Many, many attempts have been made to date the creation of the earth. A
wishful attempt to place it a mere six thousand years ago, to conform to the
Bible’s written texts, made by, among others, Archbishop James Ussher of the
Established Church of Ireland, held sway until overtaken by the mass of
scientific evidence to the contrary. Ussher claimed that God created heaven and
earth on Saturday evening, October 22, 4004 BC.
Now it is held it occurred by spontaneous combustion over four billion years
ago. This satisfies mortal intelligence, but leaves aside the more fundamental
belief so graphically described by surviving descendants of the sun worshippers
of the Old and New Worlds.
As revealed by a Canadian Indian elder: "They say we worship the sun. They
are wrong. We worship what is behind the sun."
Given our predilection to interpret words as we ourselves use them—"when I
use a word it means what I choose it to mean" (Alice's Adventures in
Wonderland)—what is behind the sun is the force that created the sun, the
acknowledgment that there was/is a creator, not a happening without a happening
maker. "May the force be with you" of the cinematic "Star Wars" is but a secular
updating of "May God be with you", "Vaya con Dios", and our own "Dia dhiut".

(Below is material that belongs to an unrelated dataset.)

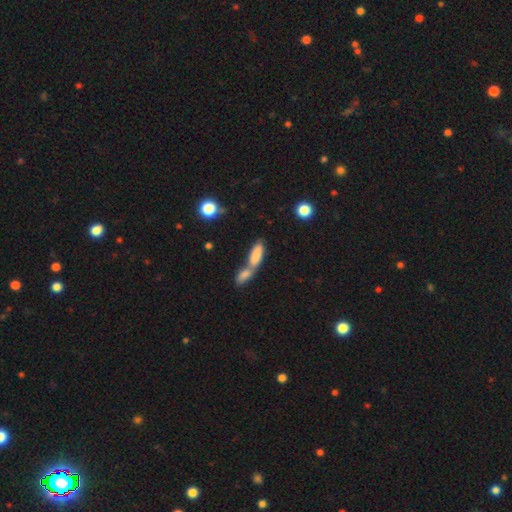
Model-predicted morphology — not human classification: Smooth or featured? Predicted: smooth (p=0.80). How rounded? Predicted: in between (p=0.65). Merging? Predicted: merger (p=0.70).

And what has all this to do with the Ballyshannon Unconformity? It is that it
is ("I am who I am") a marker, a geological milestone in the ongoing act of
creation.
That still leaves me attempting to come to grips with the enormous stretch of
time compassed in 1.6 billion years.
The rock below the dynamited and desecrated Falls of Assaroe, around the
north side of the Cove and Inis Saimer, is now known to be 1.6 billion years
old, older by far than the rocks in the Niagara Falls Gorge, in other terms as
old as some of the rocks recovered at such expense from the surface of the moon.
Why fly to the moon when you can "saunter down the Mall" (Allingham) in
Ballyshannon, and marvel in the knowledge that what you see is a natural
phenomenon that is 1.6 billion years old? If this knowledge gets out, some local
rock hound may make a million selling authenticated samples that, when kissed,
may bestow no one knows what powers. After all, Pet Rocks were the rage not too
long ago.
O-n-e p-o i-n-t s-i-x b-i-l-l-i-o-n years old.! Somewhere in our
multi-layered, multi-dimensional universes, the Creator must be laughing.

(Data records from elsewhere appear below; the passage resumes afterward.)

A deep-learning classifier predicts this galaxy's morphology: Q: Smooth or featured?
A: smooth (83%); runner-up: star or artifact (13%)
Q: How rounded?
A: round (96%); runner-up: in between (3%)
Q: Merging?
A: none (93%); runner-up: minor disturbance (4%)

For those of a scholarly bent, the Web site operated by the Irish Geological
Survey is well worth a visit. Senior Geologist, Barry Long, very kindly found
the time to provide the following information in reply to an e-mail query:
"Lower Carboniferous age rocks of the Ballyshannnon Limestone Formation lie
unconformably upon Precambrian quartzo-feldspathic paragneisses (referred to as
the Slishwood Division) seen in the Lough Derg inlier which extends in the
southwest as far as Ballyshannon (and also seen in the northeastern Ox Mountains
inlier, eastern Rosses Point inlier, and probably also the central Tyrone
inlier. The basal portion of the Ballyshannon Limestone Formation comprises
chiefly argillaceous limestones and calcareous shales of Chadian age.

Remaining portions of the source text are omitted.